• What needs to be done
Read through the records. Copy each line that has the word "format".
===== Listed entries =====
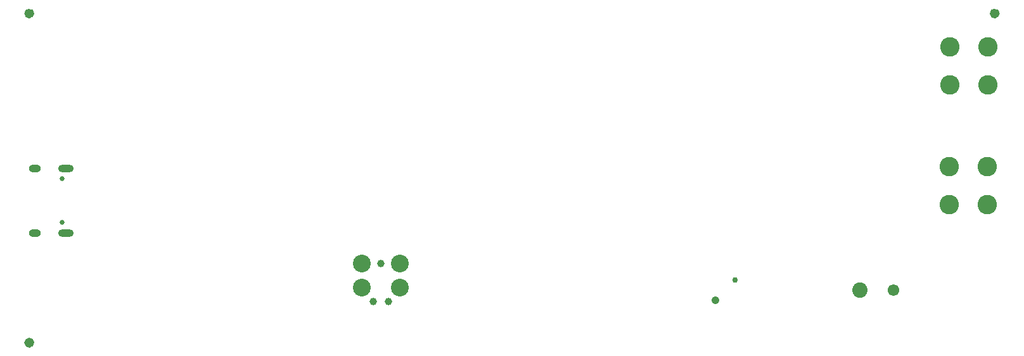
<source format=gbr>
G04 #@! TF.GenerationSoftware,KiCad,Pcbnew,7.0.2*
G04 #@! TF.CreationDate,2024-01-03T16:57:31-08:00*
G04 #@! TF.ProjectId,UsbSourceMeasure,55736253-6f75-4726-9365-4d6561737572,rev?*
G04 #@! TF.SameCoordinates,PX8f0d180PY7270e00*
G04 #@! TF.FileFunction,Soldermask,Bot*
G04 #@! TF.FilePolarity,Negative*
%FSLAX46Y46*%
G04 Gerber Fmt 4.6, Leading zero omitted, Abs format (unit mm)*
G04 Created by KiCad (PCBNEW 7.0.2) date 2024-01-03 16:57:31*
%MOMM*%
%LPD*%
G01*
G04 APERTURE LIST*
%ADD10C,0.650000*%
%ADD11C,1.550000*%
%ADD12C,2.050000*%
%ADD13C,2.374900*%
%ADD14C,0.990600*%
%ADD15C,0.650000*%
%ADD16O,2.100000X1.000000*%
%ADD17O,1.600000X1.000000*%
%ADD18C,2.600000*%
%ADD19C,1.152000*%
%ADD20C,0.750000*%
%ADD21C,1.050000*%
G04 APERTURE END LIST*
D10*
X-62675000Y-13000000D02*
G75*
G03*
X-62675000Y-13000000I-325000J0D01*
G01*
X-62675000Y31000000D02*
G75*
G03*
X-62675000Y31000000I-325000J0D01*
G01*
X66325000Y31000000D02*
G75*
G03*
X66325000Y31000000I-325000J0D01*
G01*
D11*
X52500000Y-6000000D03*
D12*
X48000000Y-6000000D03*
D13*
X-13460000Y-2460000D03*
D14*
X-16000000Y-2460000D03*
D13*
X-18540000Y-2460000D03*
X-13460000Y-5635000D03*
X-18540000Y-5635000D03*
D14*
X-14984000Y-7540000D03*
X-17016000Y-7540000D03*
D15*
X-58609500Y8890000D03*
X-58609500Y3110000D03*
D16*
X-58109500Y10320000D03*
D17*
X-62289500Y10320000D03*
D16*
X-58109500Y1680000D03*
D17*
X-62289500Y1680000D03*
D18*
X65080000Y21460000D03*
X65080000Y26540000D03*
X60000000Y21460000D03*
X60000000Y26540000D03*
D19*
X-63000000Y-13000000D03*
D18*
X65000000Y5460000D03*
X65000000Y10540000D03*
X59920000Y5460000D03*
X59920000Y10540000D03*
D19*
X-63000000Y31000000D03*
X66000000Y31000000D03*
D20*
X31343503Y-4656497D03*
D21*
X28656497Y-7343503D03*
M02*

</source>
=====
• Result of this task
<source format=gbr>
G04 Gerber Fmt 4.6, Leading zero omitted, Abs format (unit mm)*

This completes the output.